— EXERCISE BRIEF —
Repeat, exactly and completely, the entries shown underneath.

THE RECORDS section start

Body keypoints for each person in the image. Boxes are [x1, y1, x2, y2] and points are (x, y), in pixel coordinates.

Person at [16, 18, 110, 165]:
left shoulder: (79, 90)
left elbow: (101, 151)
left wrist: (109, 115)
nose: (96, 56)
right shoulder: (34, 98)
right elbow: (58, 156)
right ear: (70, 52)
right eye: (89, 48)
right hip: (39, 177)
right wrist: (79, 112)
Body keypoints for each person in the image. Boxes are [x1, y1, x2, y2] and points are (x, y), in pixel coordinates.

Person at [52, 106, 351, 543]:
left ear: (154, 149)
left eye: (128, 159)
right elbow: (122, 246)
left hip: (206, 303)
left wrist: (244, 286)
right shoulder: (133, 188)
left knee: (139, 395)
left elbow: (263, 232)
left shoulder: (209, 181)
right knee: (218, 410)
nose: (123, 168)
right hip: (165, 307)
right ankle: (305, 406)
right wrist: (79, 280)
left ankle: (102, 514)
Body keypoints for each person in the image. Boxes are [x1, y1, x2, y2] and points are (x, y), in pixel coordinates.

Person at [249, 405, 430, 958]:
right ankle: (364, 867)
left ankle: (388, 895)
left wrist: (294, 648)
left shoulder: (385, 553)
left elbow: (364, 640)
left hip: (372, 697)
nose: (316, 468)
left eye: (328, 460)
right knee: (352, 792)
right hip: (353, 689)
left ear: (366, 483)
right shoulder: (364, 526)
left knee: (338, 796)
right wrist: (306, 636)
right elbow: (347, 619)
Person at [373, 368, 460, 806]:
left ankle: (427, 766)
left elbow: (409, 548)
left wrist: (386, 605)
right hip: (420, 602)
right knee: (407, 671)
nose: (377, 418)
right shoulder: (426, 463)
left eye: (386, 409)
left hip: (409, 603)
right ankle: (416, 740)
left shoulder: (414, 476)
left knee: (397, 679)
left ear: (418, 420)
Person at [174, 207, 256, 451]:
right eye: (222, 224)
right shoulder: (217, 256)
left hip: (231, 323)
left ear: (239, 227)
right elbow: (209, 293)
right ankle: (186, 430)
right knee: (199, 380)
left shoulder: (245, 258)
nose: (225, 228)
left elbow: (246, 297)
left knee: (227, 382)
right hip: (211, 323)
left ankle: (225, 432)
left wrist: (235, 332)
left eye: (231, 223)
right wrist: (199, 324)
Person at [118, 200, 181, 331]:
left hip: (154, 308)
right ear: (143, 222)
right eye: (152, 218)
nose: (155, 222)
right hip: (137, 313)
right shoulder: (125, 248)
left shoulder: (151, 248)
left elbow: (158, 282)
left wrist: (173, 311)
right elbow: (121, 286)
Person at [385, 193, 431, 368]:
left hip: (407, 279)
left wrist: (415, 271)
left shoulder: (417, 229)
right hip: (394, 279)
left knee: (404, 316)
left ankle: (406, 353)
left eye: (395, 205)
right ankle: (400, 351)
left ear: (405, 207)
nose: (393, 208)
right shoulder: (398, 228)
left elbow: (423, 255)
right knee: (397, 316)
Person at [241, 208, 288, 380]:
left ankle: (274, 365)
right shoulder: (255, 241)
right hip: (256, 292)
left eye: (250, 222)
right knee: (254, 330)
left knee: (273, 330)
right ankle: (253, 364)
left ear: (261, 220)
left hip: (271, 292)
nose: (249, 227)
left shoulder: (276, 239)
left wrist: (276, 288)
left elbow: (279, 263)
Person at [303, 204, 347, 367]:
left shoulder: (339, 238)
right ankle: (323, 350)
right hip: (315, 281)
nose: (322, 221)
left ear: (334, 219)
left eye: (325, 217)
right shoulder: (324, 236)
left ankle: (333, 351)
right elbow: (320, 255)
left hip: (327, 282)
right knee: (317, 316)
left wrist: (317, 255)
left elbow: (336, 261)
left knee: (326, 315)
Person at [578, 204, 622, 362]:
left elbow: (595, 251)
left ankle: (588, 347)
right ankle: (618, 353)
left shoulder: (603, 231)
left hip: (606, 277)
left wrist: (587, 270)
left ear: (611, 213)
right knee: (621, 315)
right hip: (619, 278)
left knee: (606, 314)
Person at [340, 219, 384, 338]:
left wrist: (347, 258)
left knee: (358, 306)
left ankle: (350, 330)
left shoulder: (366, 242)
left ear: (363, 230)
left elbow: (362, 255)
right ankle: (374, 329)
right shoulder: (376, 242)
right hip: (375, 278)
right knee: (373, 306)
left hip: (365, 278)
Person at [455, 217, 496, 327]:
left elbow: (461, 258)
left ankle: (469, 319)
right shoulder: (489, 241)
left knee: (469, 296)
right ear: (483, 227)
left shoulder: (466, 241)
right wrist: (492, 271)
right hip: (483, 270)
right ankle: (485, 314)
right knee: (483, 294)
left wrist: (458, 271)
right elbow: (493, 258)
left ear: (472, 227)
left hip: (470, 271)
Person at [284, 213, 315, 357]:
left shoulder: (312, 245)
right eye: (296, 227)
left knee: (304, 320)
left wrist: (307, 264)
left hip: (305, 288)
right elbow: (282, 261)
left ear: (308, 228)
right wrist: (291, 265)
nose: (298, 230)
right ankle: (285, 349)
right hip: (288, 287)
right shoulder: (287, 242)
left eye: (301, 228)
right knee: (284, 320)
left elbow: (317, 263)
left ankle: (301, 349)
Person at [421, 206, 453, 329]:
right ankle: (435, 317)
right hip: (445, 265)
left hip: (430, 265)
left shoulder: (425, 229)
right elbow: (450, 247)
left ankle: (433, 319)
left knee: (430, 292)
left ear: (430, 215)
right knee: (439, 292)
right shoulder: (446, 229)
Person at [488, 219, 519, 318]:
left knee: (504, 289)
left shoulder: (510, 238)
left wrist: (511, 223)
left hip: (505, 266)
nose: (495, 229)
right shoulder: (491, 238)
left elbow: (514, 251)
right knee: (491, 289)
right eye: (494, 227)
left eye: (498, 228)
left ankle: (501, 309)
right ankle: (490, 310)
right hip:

THE RECORDS section end

— EXERCISE SOLUTION —
Body keypoints for each person in the image. Boxes are [x1, y1, x2, y2] and points are (x, y), in pixel coordinates.

Person at [16, 18, 110, 165]:
left shoulder: (79, 90)
left elbow: (101, 151)
left wrist: (109, 115)
nose: (96, 56)
right shoulder: (34, 98)
right elbow: (58, 156)
right ear: (70, 52)
right eye: (89, 48)
right hip: (39, 177)
right wrist: (79, 112)
Body keypoints for each person in the image. Boxes are [x1, y1, x2, y2] and points are (x, y), in pixel coordinates.

Person at [52, 106, 351, 543]:
left ear: (154, 149)
left eye: (128, 159)
right elbow: (122, 246)
left hip: (206, 303)
left wrist: (244, 286)
right shoulder: (133, 188)
left knee: (139, 395)
left elbow: (263, 232)
left shoulder: (209, 181)
right knee: (218, 410)
nose: (123, 168)
right hip: (165, 307)
right ankle: (305, 406)
right wrist: (79, 280)
left ankle: (102, 514)
Body keypoints for each person in the image. Boxes are [x1, y1, x2, y2] and points are (x, y), in pixel coordinates.

Person at [249, 405, 430, 958]:
right ankle: (364, 867)
left ankle: (388, 895)
left wrist: (294, 648)
left shoulder: (385, 553)
left elbow: (364, 640)
left hip: (372, 697)
nose: (316, 468)
left eye: (328, 460)
right knee: (352, 792)
right hip: (353, 689)
left ear: (366, 483)
right shoulder: (364, 526)
left knee: (338, 796)
right wrist: (306, 636)
right elbow: (347, 619)
Person at [373, 368, 460, 806]:
left ankle: (427, 766)
left elbow: (409, 548)
left wrist: (386, 605)
right hip: (420, 602)
right knee: (407, 671)
nose: (377, 418)
right shoulder: (426, 463)
left eye: (386, 409)
left hip: (409, 603)
right ankle: (416, 740)
left shoulder: (414, 476)
left knee: (397, 679)
left ear: (418, 420)
Person at [174, 207, 256, 451]:
right eye: (222, 224)
right shoulder: (217, 256)
left hip: (231, 323)
left ear: (239, 227)
right elbow: (209, 293)
right ankle: (186, 430)
right knee: (199, 380)
left shoulder: (245, 258)
nose: (225, 228)
left elbow: (246, 297)
left knee: (227, 382)
right hip: (211, 323)
left ankle: (225, 432)
left wrist: (235, 332)
left eye: (231, 223)
right wrist: (199, 324)
Person at [118, 200, 181, 331]:
left hip: (154, 308)
right ear: (143, 222)
right eye: (152, 218)
nose: (155, 222)
right hip: (137, 313)
right shoulder: (125, 248)
left shoulder: (151, 248)
left elbow: (158, 282)
left wrist: (173, 311)
right elbow: (121, 286)
Person at [385, 193, 431, 368]:
left hip: (407, 279)
left wrist: (415, 271)
left shoulder: (417, 229)
right hip: (394, 279)
left knee: (404, 316)
left ankle: (406, 353)
left eye: (395, 205)
right ankle: (400, 351)
left ear: (405, 207)
nose: (393, 208)
right shoulder: (398, 228)
left elbow: (423, 255)
right knee: (397, 316)
Person at [241, 208, 288, 380]:
left ankle: (274, 365)
right shoulder: (255, 241)
right hip: (256, 292)
left eye: (250, 222)
right knee: (254, 330)
left knee: (273, 330)
right ankle: (253, 364)
left ear: (261, 220)
left hip: (271, 292)
nose: (249, 227)
left shoulder: (276, 239)
left wrist: (276, 288)
left elbow: (279, 263)
Person at [303, 204, 347, 367]:
left shoulder: (339, 238)
right ankle: (323, 350)
right hip: (315, 281)
nose: (322, 221)
left ear: (334, 219)
left eye: (325, 217)
right shoulder: (324, 236)
left ankle: (333, 351)
right elbow: (320, 255)
left hip: (327, 282)
right knee: (317, 316)
left wrist: (317, 255)
left elbow: (336, 261)
left knee: (326, 315)
Person at [578, 204, 622, 362]:
left elbow: (595, 251)
left ankle: (588, 347)
right ankle: (618, 353)
left shoulder: (603, 231)
left hip: (606, 277)
left wrist: (587, 270)
left ear: (611, 213)
right knee: (621, 315)
right hip: (619, 278)
left knee: (606, 314)
Person at [340, 219, 384, 338]:
left wrist: (347, 258)
left knee: (358, 306)
left ankle: (350, 330)
left shoulder: (366, 242)
left ear: (363, 230)
left elbow: (362, 255)
right ankle: (374, 329)
right shoulder: (376, 242)
right hip: (375, 278)
right knee: (373, 306)
left hip: (365, 278)
Person at [455, 217, 496, 327]:
left elbow: (461, 258)
left ankle: (469, 319)
right shoulder: (489, 241)
left knee: (469, 296)
right ear: (483, 227)
left shoulder: (466, 241)
right wrist: (492, 271)
right hip: (483, 270)
right ankle: (485, 314)
right knee: (483, 294)
left wrist: (458, 271)
right elbow: (493, 258)
left ear: (472, 227)
left hip: (470, 271)
Person at [284, 213, 315, 357]:
left shoulder: (312, 245)
right eye: (296, 227)
left knee: (304, 320)
left wrist: (307, 264)
left hip: (305, 288)
right elbow: (282, 261)
left ear: (308, 228)
right wrist: (291, 265)
nose: (298, 230)
right ankle: (285, 349)
right hip: (288, 287)
right shoulder: (287, 242)
left eye: (301, 228)
right knee: (284, 320)
left elbow: (317, 263)
left ankle: (301, 349)
Person at [421, 206, 453, 329]:
right ankle: (435, 317)
right hip: (445, 265)
left hip: (430, 265)
left shoulder: (425, 229)
right elbow: (450, 247)
left ankle: (433, 319)
left knee: (430, 292)
left ear: (430, 215)
right knee: (439, 292)
right shoulder: (446, 229)
Person at [488, 219, 519, 318]:
left knee: (504, 289)
left shoulder: (510, 238)
left wrist: (511, 223)
left hip: (505, 266)
nose: (495, 229)
right shoulder: (491, 238)
left elbow: (514, 251)
right knee: (491, 289)
right eye: (494, 227)
left eye: (498, 228)
left ankle: (501, 309)
right ankle: (490, 310)
right hip:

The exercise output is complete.